Pour certains patients, les bénéfices observés ont été spectaculaires. Des jeunes patients ayant perdu la capacité de marcher ont retrouvé leur mobilité, tandis que d’autres ont récupéré partiellement certaines fonctions sensorielles, telles que la vue et l’audition, alors altérées par la maladie.
Cette avancée thérapeutique majeure est aujourd’hui couronnée par l’attribution de la Médaille Mendel au Pr Guillaume Canaud. Décernée chaque année par la Société européenne de génétique humaine (SEGH), cette distinction figure parmi les récompenses les plus prestigieuses du domaine de la génétique. Elle honore des chercheuses et chercheurs dont les travaux ont profondément transformé la compréhension des maladies génétiques ou leur prise en charge. Guillaume Canaud devient ainsi, le 16 juin 2026, le deuxième scientifique français à recevoir cette distinction, après la Pr Emmanuelle Charpentier, récompensée en 2018 pour ses travaux pionniers sur la technologie CRISPR-Cas9.
Cette récompense salue l’ensemble des travaux ayant conduit à l’identification de l’alpelisib comme traitement des maladies génétiques liées à PIK3CA, depuis la compréhension des mécanismes biologiques jusqu’à son développement clinique et son autorisation réglementaire.
« La Médaille Mendel représente une immense fierté pour l’ensemble des équipes de recherche et de soins qui ont participé à cette aventure. C’est la reconnaissance d’un travail collectif mené en France grâce à la mobilisation conjointe des scientifiques, des cliniciens, des associations de patients et de l’ensemble de nos partenaires. »
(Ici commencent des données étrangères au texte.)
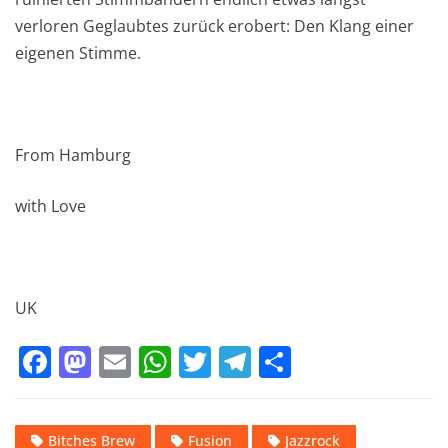
verloren Geglaubtes zurück erobert: Den Klang einer
eigenen Stimme.
From Hamburg
with Love
UK
F
M
E
W
T
T
T
a
a
m
h
w
el
ei
c
st
ai
at
it
e
le
Bitches Brew
Fusion
Jazzrock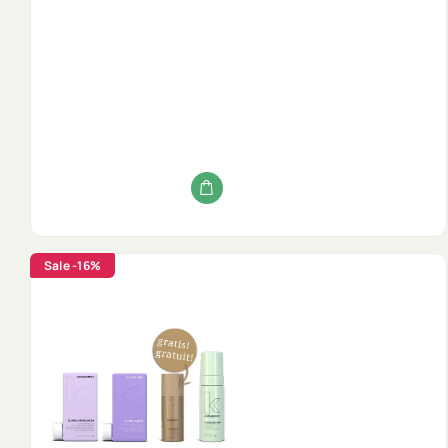
Sale
-16%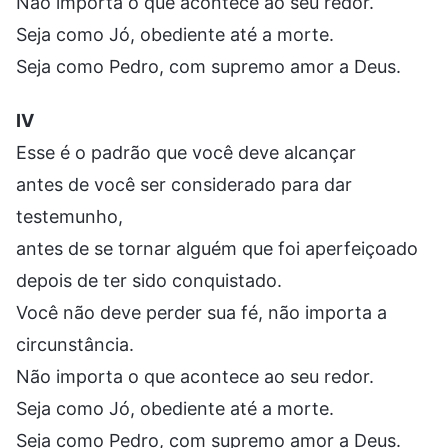
Não importa o que acontece ao seu redor.
Seja como Jó, obediente até a morte.
Seja como Pedro, com supremo amor a Deus.
IV
Esse é o padrão que você deve alcançar
antes de você ser considerado para dar
testemunho,
antes de se tornar alguém que foi aperfeiçoado
depois de ter sido conquistado.
Você não deve perder sua fé, não importa a
circunstância.
Não importa o que acontece ao seu redor.
Seja como Jó, obediente até a morte.
Seja como Pedro, com supremo amor a Deus.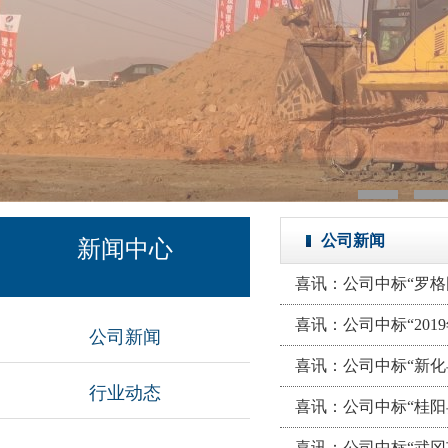
公司新闻
新闻中心
喜讯：公司中标“罗格围
喜讯：公司中标“20
公司新闻
喜讯：公司中标“新
行业动态
喜讯：公司中标“桂
喜讯：公司中标“武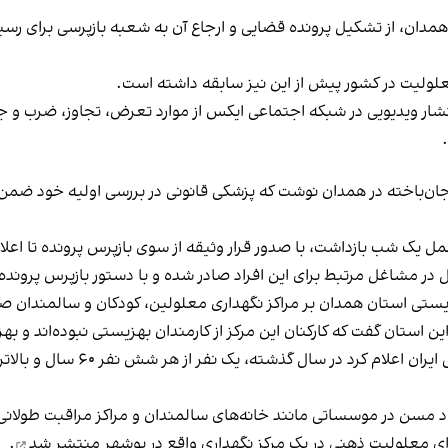
همدان، از تشکیل پرونده قضایی و ارجاع آن به شعبه بازپرسی برای رس
علولیت در کشور پیش از این نیز سابقه داشته است.
ند ۱۴۰۲، کمپین معلولان با انتشار ویدیویی در شبکه اجتماعی ایکس از موارد تعرض، تجا
.
ص فرد معلول جان‌باخته در همدان نوشت که پزشکی قانونی در بررسی اولیه خود 
 یک شب بازداشت، با صدور قرار وثیقه از سوی بازپرس پرونده تا اعلام 
 در مشاغل مرتبط برای این افراد صادر شده و با دستور بازپرس پروند
ستی استان همدان بر مراکز نگهداری معلولین، کودکان و سالمندان 
ستان گفت که کارکنان این مرکز از کارمندان بهزیستی نبوده‌اند و ب
پیش از این در ۲۷ آذر، رییس موسس
د مسن در موسساتی مانند خانه‌های سالمندان و مراکز مراقبت طولانی
منتشر شد
.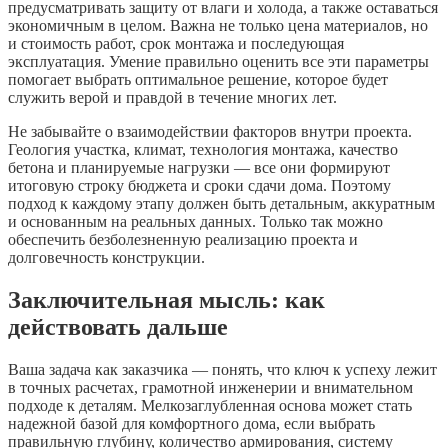
предусматривать защиту от влаги и холода, а также оставаться
экономичным в целом. Важна не только цена материалов, но
и стоимость работ, срок монтажа и последующая
эксплуатация. Умение правильно оценить все эти параметры
помогает выбрать оптимальное решение, которое будет
служить верой и правдой в течение многих лет.
Не забывайте о взаимодействии факторов внутри проекта.
Геология участка, климат, технология монтажа, качество
бетона и планируемые нагрузки — все они формируют
итоговую строку бюджета и сроки сдачи дома. Поэтому
подход к каждому этапу должен быть детальным, аккуратным
и основанным на реальных данных. Только так можно
обеспечить безболезненную реализацию проекта и
долговечность конструкции.
Заключительная мысль: как
действовать дальше
Ваша задача как заказчика — понять, что ключ к успеху лежит
в точных расчетах, грамотной инженерии и внимательном
подходе к деталям. Мелкозаглубленная основа может стать
надежной базой для комфортного дома, если выбрать
правильную глубину, количество армирования, систему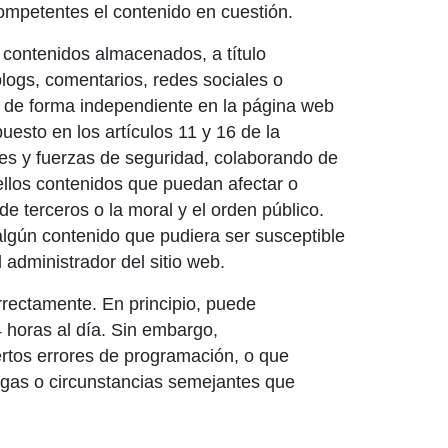
ompetentes el contenido en cuestión.
ontenidos almacenados, a título
blogs, comentarios, redes sociales o
s de forma independiente en la página web
sto en los artículos 11 y 16 de la
des y fuerzas de seguridad, colaborando de
ellos contenidos que puedan afectar o
 de terceros o la moral y el orden público.
algún contenido que pudiera ser susceptible
l administrador del sitio web.
rrectamente. En principio, puede
4 horas al día. Sin embargo,
rtos errores de programación, o que
lgas o circunstancias semejantes que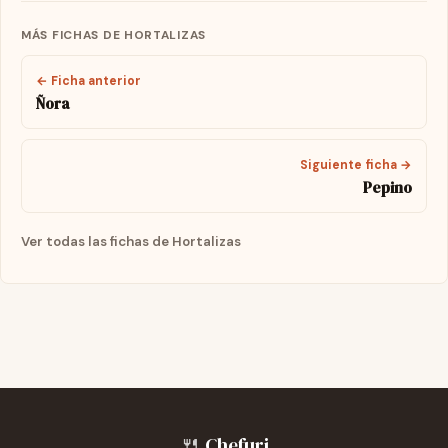
MÁS FICHAS DE HORTALIZAS
← Ficha anterior
Ñora
Siguiente ficha →
Pepino
Ver todas las fichas de Hortalizas
🍴
Chefuri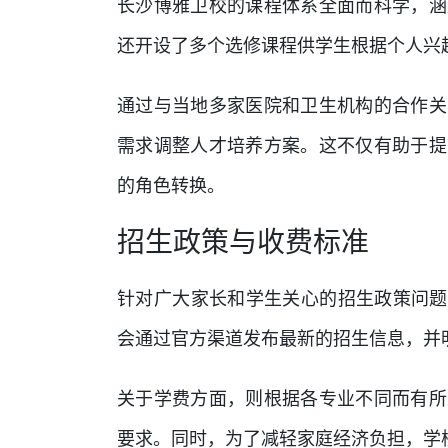
长沙博雅卫校的课程体系全面而科学，涵
还开设了多个选修课程供学生根据个人兴
通过与当地多家医院和卫生机构的合作关
需求调整人才培养方案。这不仅有助于提
的角色转换。
招生政策与收费标准
针对广大家长和学生关心的招生政策问题
会通过官方渠道发布最新的招生信息，并
关于学费方面，则根据各专业不同而有所
要求。同时，为了减轻家庭经济负担，学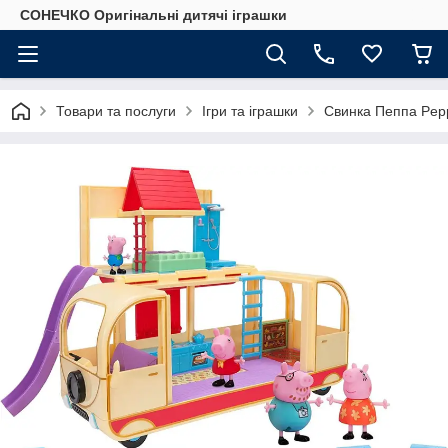
СОНЕЧКО Оригінальні дитячі іграшки
Товари та послуги
Ігри та іграшки
Свинка Пеппа Pep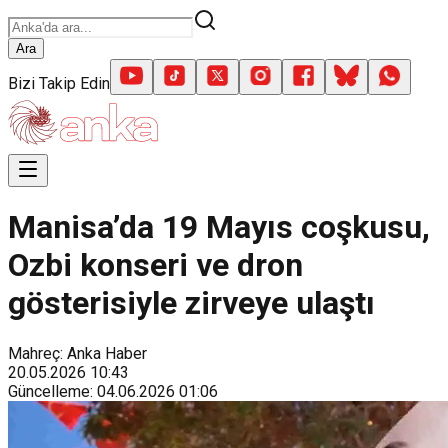
Ara
Bizi Takip Edin
Manisa’da 19 Mayıs coşkusu,
Ozbi konseri ve dron
gösterisiyle zirveye ulaştı
Mahreç: Anka Haber
20.05.2026
10:43
Güncelleme
:
04.06.2026
01:06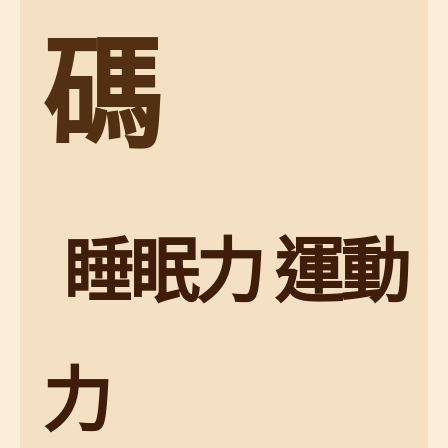
碼
睡眠力 運動
力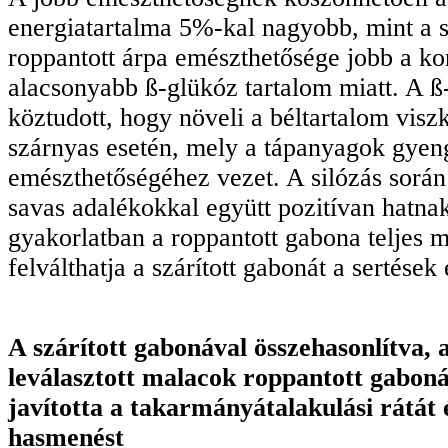
energiatartalma 5%-kal nagyobb, mint a sz
roppantott árpa emészthetősége jobb a kor
alacsonyabb ß-glükóz tartalom miatt. A ß
köztudott, hogy növeli a béltartalom viszk
szárnyas esetén, mely a tápanyagok gye
emészthetőségéhez vezet. A silózás során
savas adalékokkal együtt pozitívan hatna
gyakorlatban a roppantott gabona teljes 
felválthatja a szárított gabonát a sertések 
A szárított gabonával összehasonlítva, 
leválasztott malacok roppantott gaboná
javította a takarmányátalakulási rátát 
hasmenést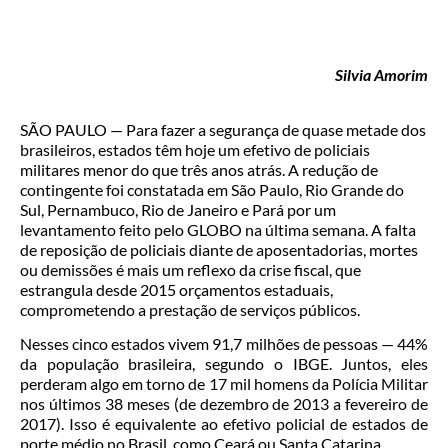
Silvia Amorim
SÃO PAULO — Para fazer a segurança de quase metade dos
brasileiros, estados têm hoje um efetivo de policiais
militares menor do que três anos atrás. A redução de
contingente foi constatada em São Paulo, Rio Grande do
Sul, Pernambuco, Rio de Janeiro e Pará por um
levantamento feito pelo GLOBO na última semana. A falta
de reposição de policiais diante de aposentadorias, mortes
ou demissões é mais um reflexo da crise fiscal, que
estrangula desde 2015 orçamentos estaduais,
comprometendo a prestação de serviços públicos.
Nesses cinco estados vivem 91,7 milhões de pessoas — 44%
da população brasileira, segundo o IBGE. Juntos, eles
perderam algo em torno de 17 mil homens da Polícia Militar
nos últimos 38 meses (de dezembro de 2013 a fevereiro de
2017). Isso é equivalente ao efetivo policial de estados de
porte médio no Brasil, como Ceará ou Santa Catarina.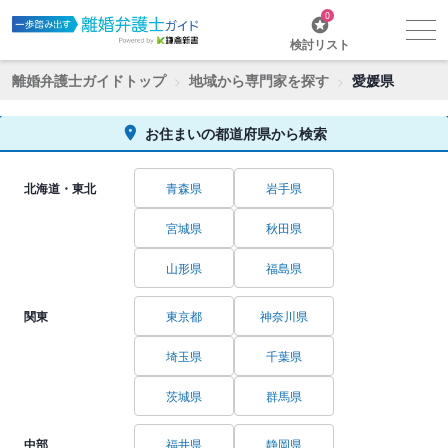
0
検討リスト
離婚弁護士ガイドトップ
地域から専門家を探す
愛媛県
お住まいの都道府県から検索
北海道・東北
青森県
岩手県
宮城県
秋田県
山形県
福島県
関東
東京都
神奈川県
埼玉県
千葉県
茨城県
群馬県
中部
福井県
静岡県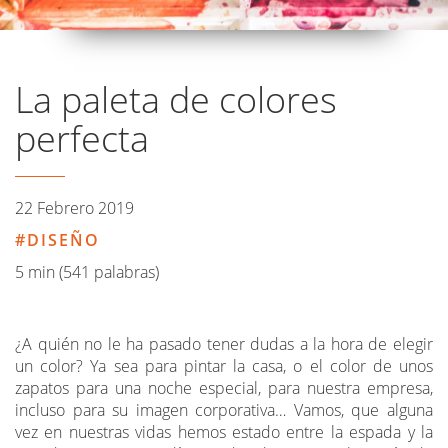
La paleta de colores
perfecta
22 Febrero 2019
DISEÑO
5 min (541 palabras)
¿A quién no le ha pasado tener dudas a la hora de elegir
un color? Ya sea para pintar la casa, o el color de unos
zapatos para una noche especial, para nuestra empresa,
incluso para su imagen corporativa… Vamos, que alguna
vez en nuestras vidas hemos estado entre la espada y la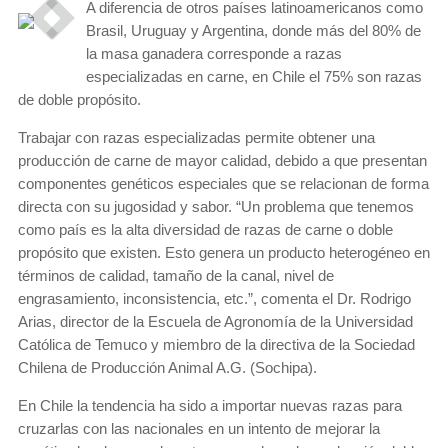
A diferencia de otros países latinoamericanos como
Brasil, Uruguay y Argentina, donde más del 80% de
la masa ganadera corresponde a razas
especializadas en carne, en Chile el 75% son razas
de doble propósito.
Trabajar con razas especializadas permite obtener una
producción de carne de mayor calidad, debido a que presentan
componentes genéticos especiales que se relacionan de forma
directa con su jugosidad y sabor. “Un problema que tenemos
como país es la alta diversidad de razas de carne o doble
propósito que existen. Esto genera un producto heterogéneo en
términos de calidad, tamaño de la canal, nivel de
engrasamiento, inconsistencia, etc.”, comenta el Dr. Rodrigo
Arias, director de la Escuela de Agronomía de la Universidad
Católica de Temuco y miembro de la directiva de la Sociedad
Chilena de Producción Animal A.G. (Sochipa).
En Chile la tendencia ha sido a importar nuevas razas para
cruzarlas con las nacionales en un intento de mejorar la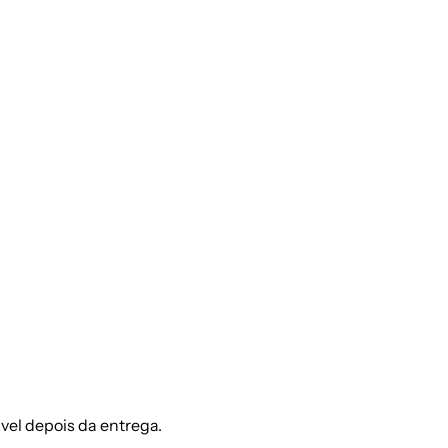
vel depois da entrega.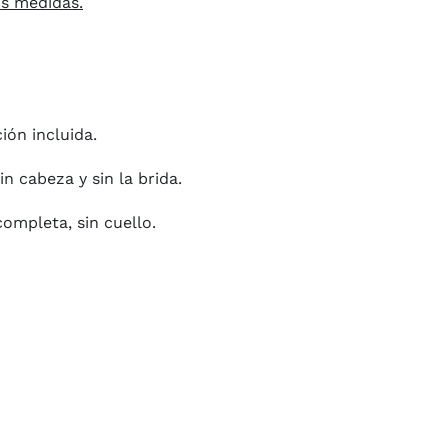
us medidas.
ión incluida.
in cabeza y sin la brida.
ompleta, sin cuello.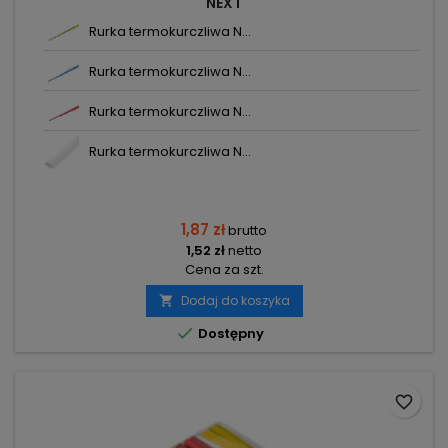
NEXT
Rurka termokurczliwa N...
Rurka termokurczliwa N...
Rurka termokurczliwa N...
Rurka termokurczliwa N...
1,87 zł
brutto
1,52 zł
netto
Cena za szt.
Dodaj do koszyka


Dostępny
favorite_border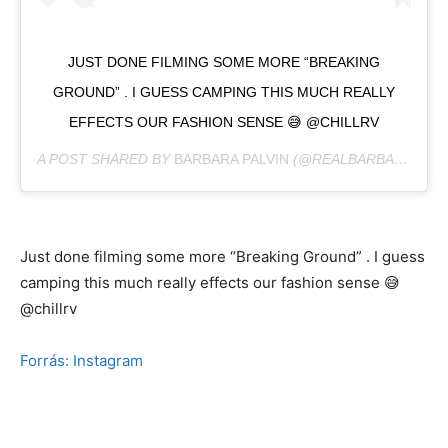
JUST DONE FILMING SOME MORE “BREAKING
GROUND” . I GUESS CAMPING THIS MUCH REALLY
EFFECTS OUR FASHION SENSE 😅 @CHILLRV
A POST SHARED BY
BARBARA PALVIN
(@REALBARBARAPALVIN) ON
Just done filming some more “Breaking Ground” . I guess
camping this much really effects our fashion sense 😅
@chillrv
Forrás: Instagram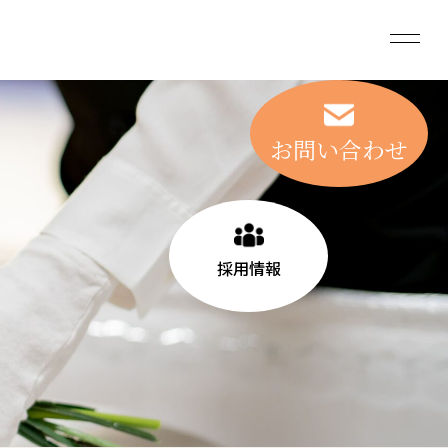
お問い合わせ
採用情報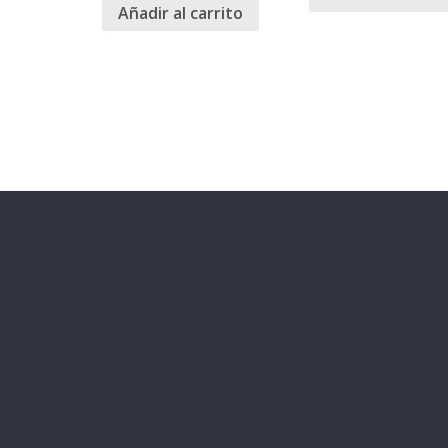
Añadir al carrito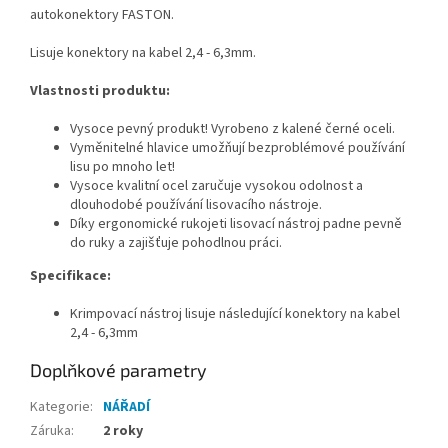
autokonektory FASTON.
Lisuje konektory na kabel 2,4 - 6,3mm.
Vlastnosti produktu:
Vysoce pevný produkt! Vyrobeno z kalené černé oceli.
Vyměnitelné hlavice umožňují bezproblémové používání
lisu po mnoho let!
Vysoce kvalitní ocel zaručuje vysokou odolnost a
dlouhodobé používání lisovacího nástroje.
Díky ergonomické rukojeti lisovací nástroj padne pevně
do ruky a zajišťuje pohodlnou práci.
Specifikace:
Krimpovací nástroj lisuje následující konektory na kabel
2,4 - 6,3mm
Doplňkové parametry
Kategorie
:
NÁŘADÍ
Záruka
:
2 roky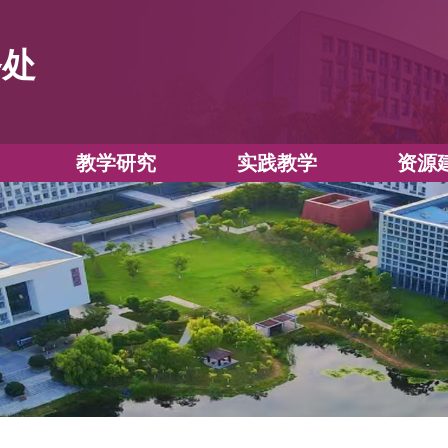
教务处
教学运行
教学研究
实践教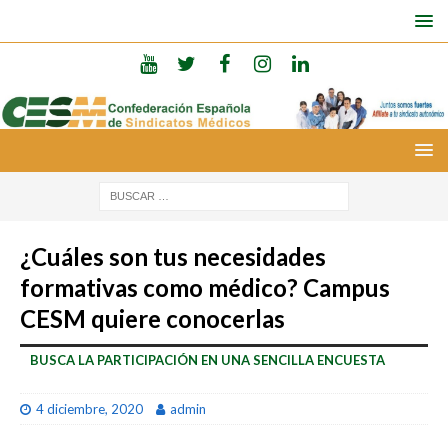
¿Cuáles son tus necesidades
formativas como médico? Campus
CESM quiere conocerlas
BUSCA LA PARTICIPACIÓN EN UNA SENCILLA ENCUESTA
4 diciembre, 2020
admin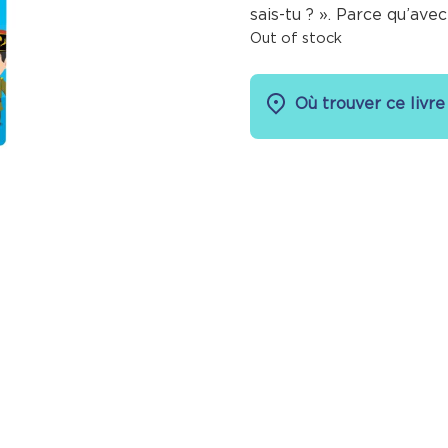
sais-tu ? ». Parce qu’avec
Out of stock
Où trouver ce livre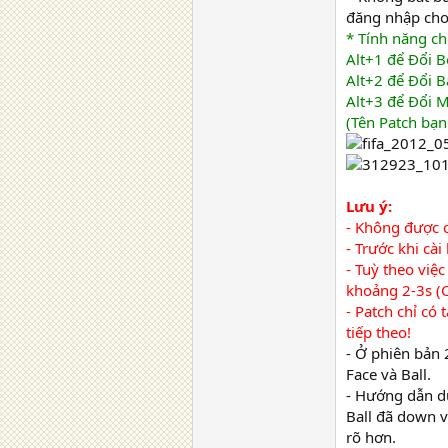
đăng nhập cho 
* Tính năng ch
Alt+1 để Đổi 
Alt+2 để Đổi B
Alt+3 để Đổi M
(Tên Patch bạn
Lưu ý:
- Không được c
- Trước khi cà
- Tuỳ theo việ
khoảng 2-3s (C
- Patch chỉ có
tiếp theo!
- Ở phiên bản 
Face và Ball.
- Hướng dẫn d
Ball đã down v
rõ hơn.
À la suite de cette autorisation européenne, si le médicament est d’ores et déjà disponible en France, l’alpelisib devra désormais être évalué par la Haute Autorité de Santé (HAS) afin de définir les conditions de remboursement et de permettre un accès le plus large possible aux patients en France. Parallèlement, les recherches se poursuivent afin d’évaluer l’intérêt du traitement dans des formes moins sévères de la maladie et d’améliorer encore la prise en charge des patients atteints de syndromes liés à PIK3CA.